DOCUMENT TEXT:
Resurrection - Alternative Theories

Hi @colewd and @Faizal_Ali,

I agree that at first blush, the Servant of Isaiah 53 (which you cited above) sounds a lot like Jesus. However, it would be a good idea to have a look at what Jews have to say about this passage of Scripture.

The best online Jewish response I’ve seen is by Rabbi Tovia Singer, in his article, Who is God’s Suffering Servant? The Rabbinic Interpretation of Isaiah 53. For a detailed verse-by-verse commentary, I’d refer you to the article, Isaiah 53: The Suffering Servant by Marshall Roth.

A. Who is the Suffering Servant?

Rabbi Singer makes the following points:

(1) The passage is the fourth of the Servant songs in Isaiah. In the first three songs, the Servant is clearly identified as Israel (see Isaiah 41:8-9, 44:1, 45:4, 48:20 and 49:3). Common sense would dictate that Israel would be the logical choice for the identity of the Servant in Isaiah 53. Moreover, according to rabbinical commentators, it is especially the faithful members of Israel, who willingly suffer for Heaven’s sake and walk in the footsteps of Abraham, who are identified in the Tanach as God’s servant (see Isaiah 41:8, 43:10).

(2) Contrary to the claims of Christian polemicists, Jewish rabbis have interpreted the Suffering Servant as the Jewish people (or the nation of Israel) for the past 2,000 years. Back in the 3rd century A.D., Origen acknowledged as much when he wrote that the Jews in his time believed that Isaiah 53 “bore reference to the whole [Jewish] people, regarded as one individual, and as being in a state of dispersion and suffering, in order that many proselytes might be gained, on account of the dispersion of the Jews among numerous heathen nations." (Contra Celsum, Chadwick, Henry; Cambridge Press, book 1, chapter 55, page 50.) The Talmud (Berakhot 5a) and the Midrash Rabba on Numbers 23 bear out this interpretation.

DATASET RECORDS:
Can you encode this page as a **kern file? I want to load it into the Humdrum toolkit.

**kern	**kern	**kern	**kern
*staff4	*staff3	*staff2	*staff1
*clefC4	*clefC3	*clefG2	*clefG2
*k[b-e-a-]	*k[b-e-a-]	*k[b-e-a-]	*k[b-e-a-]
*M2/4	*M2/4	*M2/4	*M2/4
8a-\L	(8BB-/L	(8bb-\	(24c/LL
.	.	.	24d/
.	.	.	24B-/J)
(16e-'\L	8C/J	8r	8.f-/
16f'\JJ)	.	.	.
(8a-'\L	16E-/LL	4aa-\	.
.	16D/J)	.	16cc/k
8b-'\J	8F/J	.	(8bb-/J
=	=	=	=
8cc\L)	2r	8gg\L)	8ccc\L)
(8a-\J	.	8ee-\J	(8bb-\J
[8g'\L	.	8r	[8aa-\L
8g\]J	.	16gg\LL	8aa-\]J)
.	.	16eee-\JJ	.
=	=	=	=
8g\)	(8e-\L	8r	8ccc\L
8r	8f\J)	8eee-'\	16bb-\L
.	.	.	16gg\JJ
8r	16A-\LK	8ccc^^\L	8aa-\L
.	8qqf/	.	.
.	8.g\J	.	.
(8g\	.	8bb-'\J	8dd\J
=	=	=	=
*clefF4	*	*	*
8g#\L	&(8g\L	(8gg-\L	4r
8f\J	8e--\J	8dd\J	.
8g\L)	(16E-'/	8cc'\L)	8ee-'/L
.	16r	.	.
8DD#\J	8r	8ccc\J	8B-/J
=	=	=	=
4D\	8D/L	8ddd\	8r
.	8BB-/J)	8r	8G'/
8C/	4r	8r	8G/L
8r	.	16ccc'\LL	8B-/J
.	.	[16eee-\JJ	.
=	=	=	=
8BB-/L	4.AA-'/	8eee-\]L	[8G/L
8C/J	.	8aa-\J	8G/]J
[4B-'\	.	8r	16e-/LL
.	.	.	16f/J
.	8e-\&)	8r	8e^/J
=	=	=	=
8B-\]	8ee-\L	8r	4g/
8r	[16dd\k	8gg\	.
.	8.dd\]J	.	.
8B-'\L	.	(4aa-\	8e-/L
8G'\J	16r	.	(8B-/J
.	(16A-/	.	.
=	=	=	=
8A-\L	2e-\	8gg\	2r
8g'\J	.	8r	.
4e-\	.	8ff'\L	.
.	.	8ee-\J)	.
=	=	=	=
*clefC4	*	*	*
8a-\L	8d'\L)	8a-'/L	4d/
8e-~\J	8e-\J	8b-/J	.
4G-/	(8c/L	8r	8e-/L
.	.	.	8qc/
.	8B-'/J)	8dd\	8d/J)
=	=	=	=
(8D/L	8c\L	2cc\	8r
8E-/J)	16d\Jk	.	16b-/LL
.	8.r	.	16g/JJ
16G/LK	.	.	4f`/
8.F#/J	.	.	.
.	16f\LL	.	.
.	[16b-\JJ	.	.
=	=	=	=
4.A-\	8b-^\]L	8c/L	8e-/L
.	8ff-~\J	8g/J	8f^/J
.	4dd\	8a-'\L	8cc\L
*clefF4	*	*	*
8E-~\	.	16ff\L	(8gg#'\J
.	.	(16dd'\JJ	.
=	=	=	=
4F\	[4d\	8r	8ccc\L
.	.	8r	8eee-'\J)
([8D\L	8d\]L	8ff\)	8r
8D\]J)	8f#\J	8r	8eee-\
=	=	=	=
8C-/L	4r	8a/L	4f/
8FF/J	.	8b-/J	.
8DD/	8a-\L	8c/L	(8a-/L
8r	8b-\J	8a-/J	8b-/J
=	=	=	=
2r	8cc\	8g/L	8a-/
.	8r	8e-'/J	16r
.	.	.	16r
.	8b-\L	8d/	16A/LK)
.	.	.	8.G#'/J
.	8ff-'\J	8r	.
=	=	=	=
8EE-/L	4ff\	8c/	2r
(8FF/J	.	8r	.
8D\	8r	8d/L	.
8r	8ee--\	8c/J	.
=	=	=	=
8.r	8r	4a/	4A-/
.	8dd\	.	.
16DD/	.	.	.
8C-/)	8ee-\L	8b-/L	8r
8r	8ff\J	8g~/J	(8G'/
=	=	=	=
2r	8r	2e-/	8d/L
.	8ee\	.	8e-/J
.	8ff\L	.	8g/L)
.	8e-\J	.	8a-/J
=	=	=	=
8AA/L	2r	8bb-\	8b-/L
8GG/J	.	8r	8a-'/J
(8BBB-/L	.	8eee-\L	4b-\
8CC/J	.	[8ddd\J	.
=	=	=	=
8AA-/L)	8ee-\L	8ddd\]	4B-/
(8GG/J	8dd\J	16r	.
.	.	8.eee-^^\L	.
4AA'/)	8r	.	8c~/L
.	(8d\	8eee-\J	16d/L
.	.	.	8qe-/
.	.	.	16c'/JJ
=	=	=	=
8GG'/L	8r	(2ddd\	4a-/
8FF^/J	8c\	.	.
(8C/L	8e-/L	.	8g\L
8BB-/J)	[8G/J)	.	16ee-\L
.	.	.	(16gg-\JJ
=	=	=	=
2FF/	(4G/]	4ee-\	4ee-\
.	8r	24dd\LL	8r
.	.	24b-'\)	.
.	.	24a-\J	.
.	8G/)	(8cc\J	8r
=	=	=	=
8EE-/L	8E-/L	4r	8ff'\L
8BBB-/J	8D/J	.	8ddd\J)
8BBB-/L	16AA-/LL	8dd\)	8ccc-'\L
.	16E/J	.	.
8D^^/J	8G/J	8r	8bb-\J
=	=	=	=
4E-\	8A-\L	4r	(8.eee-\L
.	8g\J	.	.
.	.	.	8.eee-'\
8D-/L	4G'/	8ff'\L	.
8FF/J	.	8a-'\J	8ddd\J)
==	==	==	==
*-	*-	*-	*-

COMPLETE THE FOLLOWING:
A: In the post about Isaiah 53, which early Christian writer is said to have acknowledged that the Jews of his day read the passage as referring to the whole Jewish people?
B: Pick up the post on Isaiah 53 after its last sentence and keep writing it.

RESULTS OF THE EXERCISE:
A: Origen, writing in the 3rd century A.D.

B:
(3) The New English Bible, Oxford Study Edition, also identifies the Suffering Servant of Isaiah 53 with the people of Israel. Here is its note on Isaiah 52:13-53:12:

The “fourth Servant Song, the Suffering Servant, Israel, the servant of God, has suffered as a humiliated individual. However, the servant endured without complaint because it was vicarious suffering (suffering for others). 52:13-15: Nations and kings will be surprised to see the servant exalted. 53:1: The crowds, pagan nations, among whom the servant (Israel) lived, speak here (through verse 9), saying that the significance of Israel’s humiliation and exaltation is hard to believe (page 788-789).

See also the Revised Standard Bible, Oxford Study Edition, page 889.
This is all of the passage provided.